Gulf Stream

Our Gulf Stream Crossing

Sailing across the Gulf Stream can be a stressful time for new cruisers who view the waterway as a mysterious path through unknown waters. With enough study and research, the veil can be lifted and logic brought to the situation.

We crossed the Gulf Stream when two factors were predicted to be at hand: less current, and a west wind.

Less current means that you will experience less northward push as you sail across the stream. It also means that weather will have less of an effect on the sea state.

West wind gives us a nice push that will carry us on a downwind course across the stream, allowing us to fight the current and make it towards our destination with ease.

Aside from these conditions, we also looked for conditions that would make the Gulf Stream much calmer for us. First, we wanted to have the days before we left to have a South Wind, that way the wind and current are flowing in the same direction. This will subdue the seas and make the passage much easier on the crew. The second thing we looked for is for light conditions before we set out. If the winds are from the south at 5 knots, they will produce little wave action, but if they are blowing 25 knots, it will be like climbing into a washing machine!

We had our calm current, our calm days preceding our voyage, and the predicted west wind. Everything looked like it was going to be in our favor! So we set out at 11pm, and left Lake Worth Inlet with the outgoing tide.

As soon as we made it out to sea, we found that the predictions did not match the actual conditions. The winds were from the North West, and the current was much stronger than estimated. Our bow was pointed at 150 degrees, while our heading was 90 degrees. In other words, we were sailing South-South-East but moving due East! We managed to use the Northerly wind to fight the current and keep us from drifting north, but it did generate some seas in the process. Thankfully, with our bow pointed South, the seas were following and we were able to comfortably ride up and over all the waves without any breaking over the stern.

This worked out well, and we were all comfortable, but it was a very slow journey. We were using all of our speed to fight the current, and only moving East at 1.8 knots. When you have a 60 mile journey, this quickly becomes a long trip!

When the winds were starting to lighten up, we went full sail and pointed our bow due east, allowing the current to drift us north with it. We picked up speed and made it out of the Gulf Stream before the winds got too light to sail in, which would have forced us much further north! We arrived in the wee hours of the morning near Memory Rock and anchored in a deep section to avoid colliding with a coral head in the dark. The next morning, when the winds returned, we finished our sail south to West End where we checked in with Customs.

The entire journey took almost two days to complete, but we did manage to make it there under sail with our little electric motor.

Sailing the Gulf Stream

The Gulf Stream is a current of water that is shrouded in mystery and confusion. This is all due to a lack of study of the water instead of actual lack of information available about the water.
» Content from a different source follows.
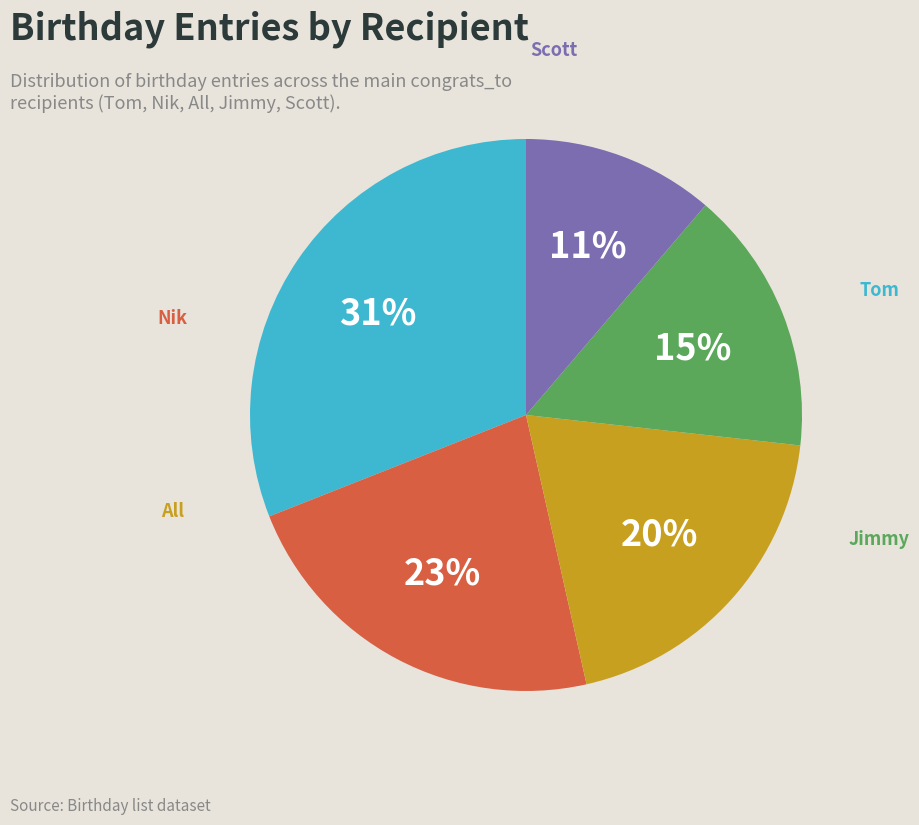

What percentage is the Scott slice, to the nearest percent?

11%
The Gulf Stream has been studied for decades and is very well understood at this point in time. It flows from the Gulf of Mexico and Caribbean Sea, up by Florida and the East Coast of the United States, and then over towards the UK. The Gulf Stream is composed of warmer and saltier water than the ocean water it contacts, and it has its own wave pattern to it.

Now, there are a few horror stories that will commonly come out of the Gulf Stream. First, has to do with navigation; the second has to do with weather.

When you enter the Gulf Stream, you enter a body of water with on average a 3.5 knot current. There are areas that can even exceed 4.5 knots! When you are sailing East or West, you will be pushed North at this rate. The problem with this is people won't realize they are being pushed north and then get pushed off course!

If your crossing takes 10 hours, you can expect to be pushed at least 30 miles north! If you are not expecting this, you may find yourself never reaching the landfall you planned.

The second issue has to do with weather. Since the Gulf Stream has such a powerful current, any wind out of the North will kick up the seas in a horrible and fierce manner. Any north wind will produce a stereotypical "square" waves with steep faces and float tops. These waves can make the journey less than enjoyable.

The trick to avoid these waves is to only cross when the wind is blowing out of the South, East, or West.

To cross the Gulf Stream in an uneventful fashion, all you need to do is prepare to be pushed north (so start out further south than your destination) and only cross when there is no northern component to the wind.

As you cross, you will know you have entered the Gulf Stream because the water gets warmer, a new swell can be seen in the water, and the bioluminescence at night is magical!